@naturzukunft @julian @thisismissem oh, are you going to use Keycloak's built in user database, or are you going to use an adapter to fetch user data from your own database?

@evan @julian @thisismissem which user data to do what ?

@naturzukunft @julian @thisismissem oh, sorry. By default, KeyCloak stores all the user data (name, avatar, description, so on) in its own internal PostgreSQL database, and you get an API to ask about and manage users.

The alternative is to add a custom UserStorageProvider class to access your own user storage and map your data to KeyCloak's schema. Applications that already have a user database often do this.

@naturzukunft @julian @thisismissem oh, are you going to use Keycloak's built in user database, or are you going to use an adapter to fetch user data from your own database?

@evan @naturzukunft @julian in the wild it's very uncommon to replace Keycloak's user database with something else; most commonly user migrations are performed, having been involved in several such projects.

@evan @julian @thisismissem There is a mapping in the resource server between PreferredUsername and an actor. This is a hack; I had to extend it because Mastodon uses the username as a unique identifier. Without Mastodon support, it would be a mapping between IssuerUserId and Actor. The data for the mapping comes from the JWT token.

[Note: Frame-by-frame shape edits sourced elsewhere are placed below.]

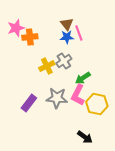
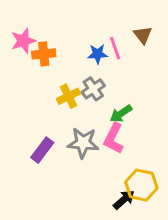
brown triangle: (67, 24) -> (143, 35), moved
yellow hexagon: (97, 104) -> (141, 185), moved
black arrow: (85, 137) -> (124, 200), turned -77

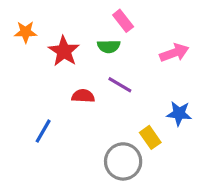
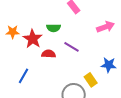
orange star: (26, 32) -> (13, 32), moved
green semicircle: (109, 46) -> (54, 28), moved
red star: (64, 51) -> (33, 39), moved

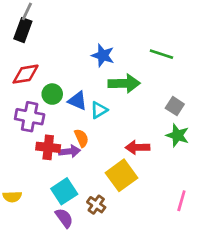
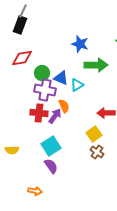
purple cross: (30, 117) -> (45, 90), moved
purple arrow: (70, 151) -> (55, 116), turned -49
yellow square: (121, 175) -> (94, 134), size x0.7
brown cross: (96, 205) -> (97, 152), moved

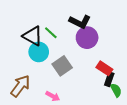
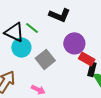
purple circle: (87, 38) -> (74, 43), moved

But that's beside the point.

@evan @julian @thisismissem There is a mapping in the resource server between PreferredUsername and an actor. This is a hack; I had to extend it because Mastodon uses the username as a unique identifier. Without Mastodon support, it would be a mapping between IssuerUserId and Actor. The data for the mapping comes from the JWT token.

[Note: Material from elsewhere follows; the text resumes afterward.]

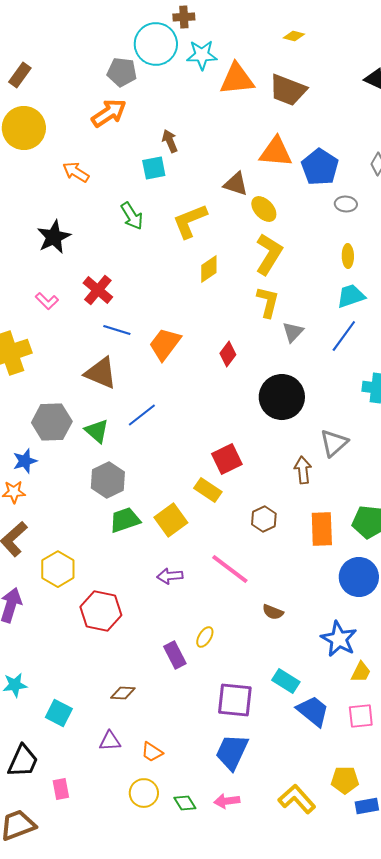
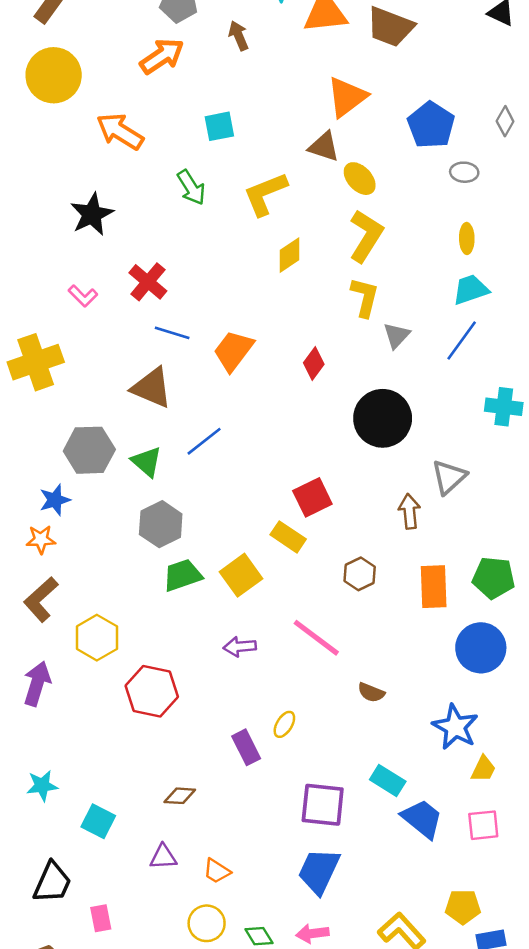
brown arrow: (170, 141) -> (238, 36), moved
orange triangle: (276, 152) -> (347, 97), moved, turned -42
orange arrow: (76, 172) -> (120, 131), size x1.4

But that's beside the point.

@naturzukunft @julian @thisismissem I think your point was that any configuration that requires adding plugins or adapters for KeyCloak is a bad architecture, and you're committed to using KC entirely off-the-shelf.

@evan @naturzukunft @julian as Client ID Metadata Documents move through the standards process, I would assume keycloak will adopt them and Client ID Prefixes.

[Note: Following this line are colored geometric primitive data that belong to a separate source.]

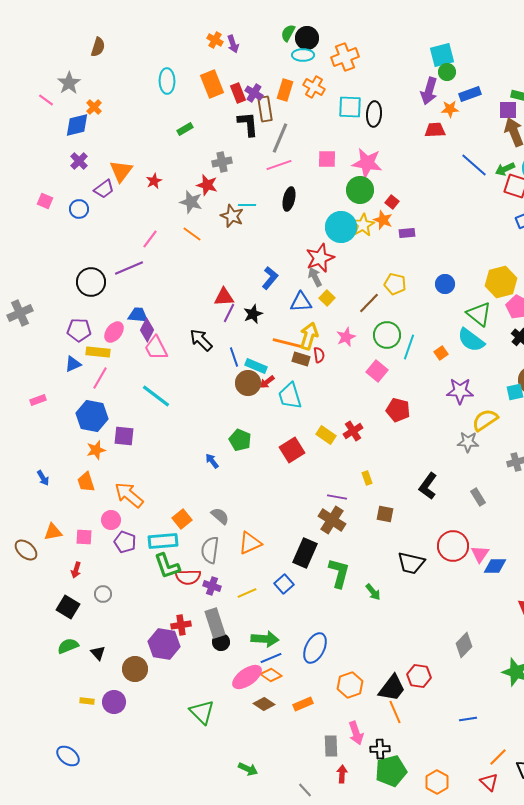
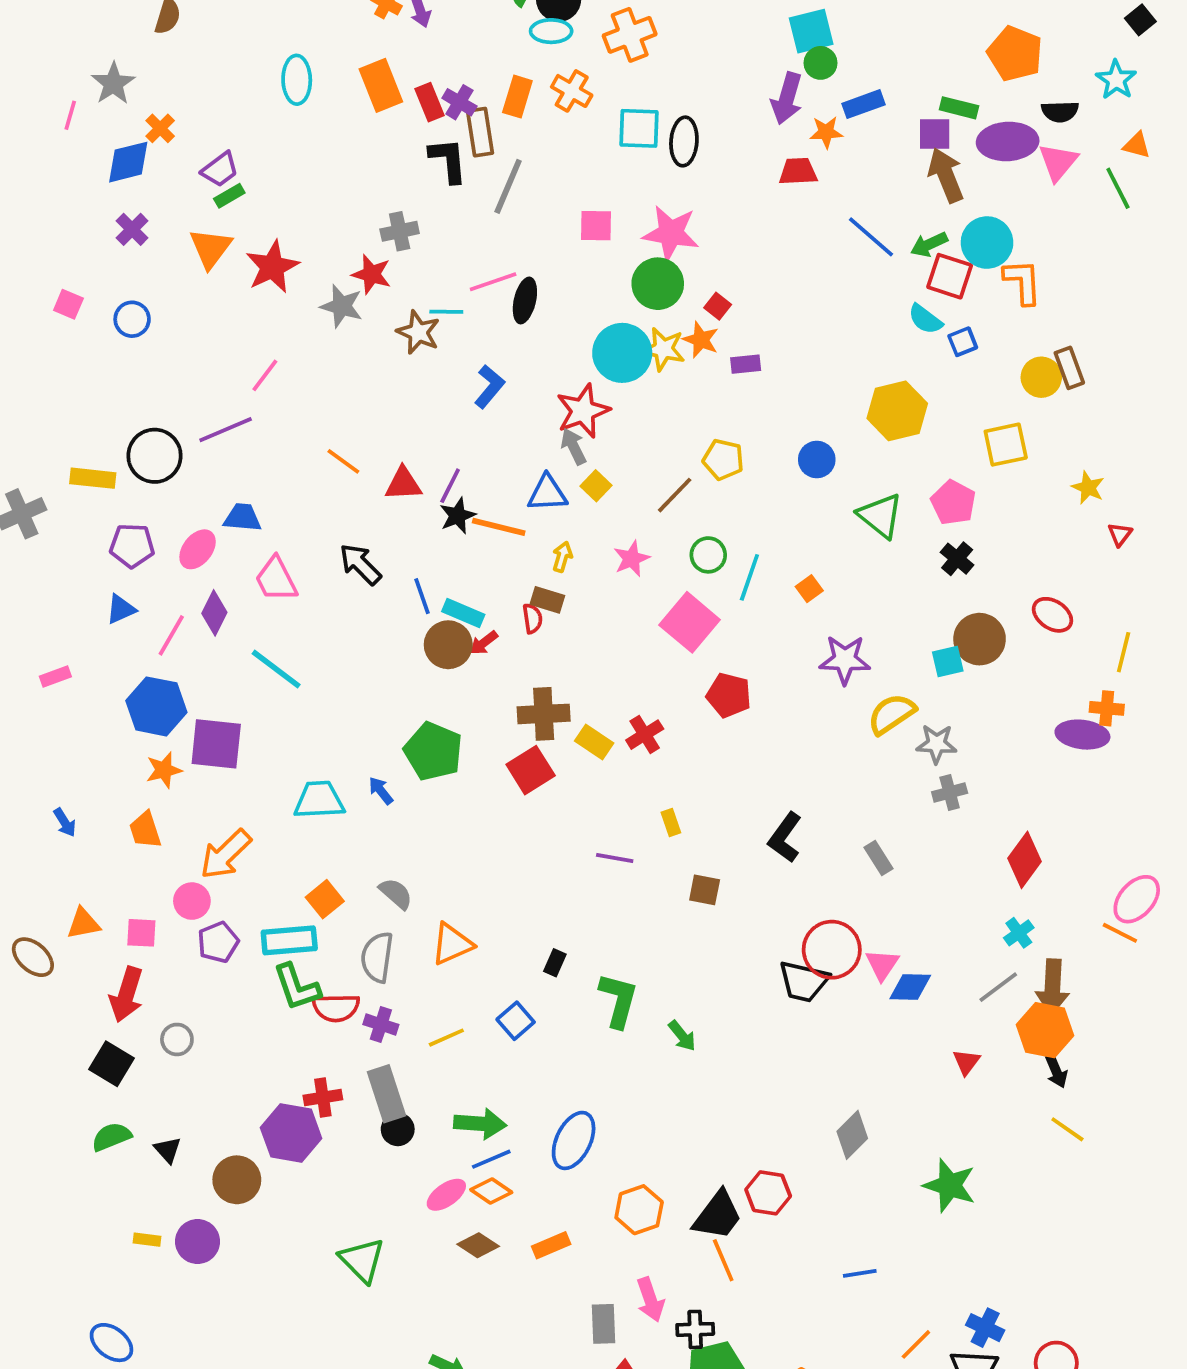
pink line: (46, 100) -> (70, 115), turned 70
green rectangle: (185, 129) -> (229, 196), moved
pink line: (279, 165) -> (493, 282), moved
red star: (154, 181) -> (272, 267), size x1.8
purple trapezoid: (104, 189) -> (220, 170), moved
yellow star: (363, 225) -> (663, 349), turned -30
orange line: (192, 234) -> (343, 461), moved
blue L-shape: (270, 278) -> (489, 387), moved
yellow hexagon: (501, 282) -> (897, 411), moved
purple line: (229, 313) -> (450, 486), moved
purple diamond: (147, 330) -> (214, 613), moved
green circle: (387, 335) -> (708, 555), size x0.7
yellow arrow: (309, 336) -> (562, 557), size x0.6
cyan semicircle: (471, 340) -> (925, 319), moved, size x0.7
orange line: (287, 343) -> (499, 527), moved
yellow rectangle: (98, 352) -> (93, 478), moved
red semicircle: (319, 355) -> (532, 619), moved
pink square: (377, 371) -> (690, 622), size x1.4
cyan trapezoid: (290, 396) -> (319, 800), moved, turned 104
purple square: (124, 436) -> (216, 744), size x1.4
green pentagon: (240, 440) -> (433, 751), size x1.4
gray star: (468, 442) -> (936, 744), moved
orange arrow: (129, 495) -> (226, 854), turned -84
brown cross: (332, 520) -> (544, 714), moved, turned -36
purple pentagon: (125, 542) -> (218, 942), turned 30
black rectangle: (305, 553) -> (555, 963), size x0.5
black trapezoid: (411, 563) -> (804, 981), moved
red arrow: (76, 570) -> (126, 995), size x1.8
pink ellipse: (247, 677) -> (446, 1195), size x0.7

@evan @naturzukunft @julian as Client ID Metadata Documents move through the standards process, I would assume keycloak will adopt them and Client ID Prefixes.

@evan @naturzukunft @julian but keycloak being able to understand wtf a json-ld document of type Service or Application is? Incredibly unlikely, especially when the contents within isn't even remotely aligned with the IANA registry for Dynamic Client Registration Metadata values.

@naturzukunft @evan @julian we have a userinfo endpoint now in mastodon that gives you a unique subject (sub) claim: https://docs.joinmastodon.org/methods/oauth/#userinfo

This is all discoverable via standards that exist in OAuth (with a touch of OIDC language)

@thisismissem @naturzukunft @julian but they don't work right now, out of the box? I think that doesn't meet his requirements then.

@thisismissem @naturzukunft @julian hey, that brings up a great point. Does Mastodon support clients using OAuth for accessing the read-only parts of the API (reading an actor, reading an outbox, reading a note)? I've done it with no authentication and with HTTP Signatures but I don't know if you can use OAuth. That would be a huge step in the right direction.

@evan @naturzukunft @julian not for AP, because we're don't support anything related to C2S. We could add OAuth support there theoretically, but it's not a priority right now.

@thisismissem @naturzukunft @julian right, but the ActivityPub API is not just about posting activities to the `outbox`. It also includes reading all the actors, collections and objects in the Activity Streams 2.0 format.

Anyways, I might look into it and make an issue and PR. If it worked properly, you could do a decent read-only application with the ActivityPub API, without making any commitment to the client-to-server part of the spec. That'd be a nice step forward for the API.

@evan @naturzukunft @julian talk to the team first. Doing changes here is not simple.

cc @MastodonEngineering

@julian @naturzukunft FEP/d8c2 is poorly designed and the comments on socialhub show this. It's not how OAuth is meant to work.

We should be using Authorization Server Metadata + Rich Authorization Requests for any OAuth implementation for an ActivityPub API.

Scopes would ultimately be pretty minimal, e.g., profile, offline_access (both OIDC), and maybe like manage:keys for updating signing keys; the rest should probably be RARs.

For discovery, if the Actor object advertises an authentication method of OAuth or OIDC, the look for the authorization server URL, discover all OAuth specifics from there.

For clients, you could do dynamic client registration, but it has drawbacks, so I'd recommend Client ID Metadata Documents.

@julian @benpate @evan I think FEP-3b86 only really allows for actions that the home server already knows how to carry out; the advantage of FEP-d8c2 is that it allows clients to add functionality of their own; see eg Evan's checkin app, which can post geo-tagged activities even via a server which doesn't natively support them.